If comedies get made for streamers, and mainly live there in the future, then Mottola and Feig will keep working, at least as long as the streamers last. Feig noted that he’s done work for Netflix (with The School for Good and Evil) and has a deal with Amazon now. Making movies, and making people laugh at home, is better than watching comedy disappear. And both directors have worked extensively in TV — Feig’s credits include shows like Freaks and Geeks and The Office, while Mottola’s include Undeclared and Arrested Development. They know the power of small-screen comedy.
But as Feig points out, you edit a comedy movie designed for the communal watching experience differently from a TV comedy, in part because the laughs land differently. To him, it would be a massive shame for that communal laugh to fade away. “What you lose is the group experience. During the pandemic, there was this feeling that we don’t need to go out anymore — we can just watch this at home,” he said. But replicating the laughing-with-others experience of comedy is still important. “It’s why the biggest shows on network TV are still the ones with the laugh tracks,” he points out — and he’s right.
Yet the future of streamers is itself rocky, Mottola notes. “Is streaming even profitable?” he asked. “In the long run, the music industry has been devastated by streaming music. Are we just destroying movies the same way, by making so much content and thus devaluing everything?” Can the cost of a streaming service really replace the revenue generated by ticket sales? And will people ever really want to return?
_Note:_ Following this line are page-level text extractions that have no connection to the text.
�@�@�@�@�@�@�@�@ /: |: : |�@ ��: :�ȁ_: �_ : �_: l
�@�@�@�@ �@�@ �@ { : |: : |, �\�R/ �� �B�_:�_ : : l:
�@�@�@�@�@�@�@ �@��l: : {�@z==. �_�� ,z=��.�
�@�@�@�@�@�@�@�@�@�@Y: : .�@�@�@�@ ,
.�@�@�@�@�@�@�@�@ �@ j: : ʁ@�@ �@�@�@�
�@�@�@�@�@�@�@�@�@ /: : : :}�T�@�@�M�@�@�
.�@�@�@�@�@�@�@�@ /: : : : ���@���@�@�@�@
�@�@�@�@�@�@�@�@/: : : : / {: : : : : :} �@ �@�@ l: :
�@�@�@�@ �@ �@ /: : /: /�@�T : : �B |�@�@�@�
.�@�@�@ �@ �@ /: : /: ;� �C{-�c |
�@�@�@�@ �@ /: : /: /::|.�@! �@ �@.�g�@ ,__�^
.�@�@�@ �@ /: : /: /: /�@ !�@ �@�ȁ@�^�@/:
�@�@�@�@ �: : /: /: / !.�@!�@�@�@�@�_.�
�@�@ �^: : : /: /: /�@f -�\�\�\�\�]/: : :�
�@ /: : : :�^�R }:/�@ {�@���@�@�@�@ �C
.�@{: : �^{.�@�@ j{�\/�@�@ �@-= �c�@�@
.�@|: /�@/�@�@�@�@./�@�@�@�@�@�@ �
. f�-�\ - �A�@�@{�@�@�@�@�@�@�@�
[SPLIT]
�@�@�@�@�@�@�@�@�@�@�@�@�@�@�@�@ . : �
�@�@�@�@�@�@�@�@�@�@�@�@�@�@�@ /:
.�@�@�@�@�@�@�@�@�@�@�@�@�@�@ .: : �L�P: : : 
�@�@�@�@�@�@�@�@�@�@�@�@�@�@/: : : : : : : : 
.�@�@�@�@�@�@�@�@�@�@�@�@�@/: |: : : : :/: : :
For comedy lovers, that prospect is the opposite of funny. Yet there could be hope. A movie like Everything Everywhere All At Once made an enormous profit mainly on the strength of word of mouth; one imagines that the same word of mouth for Ticket to Paradise, which is not in the end very funny, may account for its mediocre return. All it really takes for a genre to be revived is a couple of surprising hits. Comedy is resilient, and it’s not dead yet.
But it’s certainly flailing, and with theaters struggling to survive, it’s anyone’s guess what will happen next. Maybe the future of the theatrical comedy is the action-comedy, or the quippy superhero movie, or the campy horror-comedy. And maybe that’s fine. The future of theatrical comedy seems bleak — but if you love it, you know you want it to survive.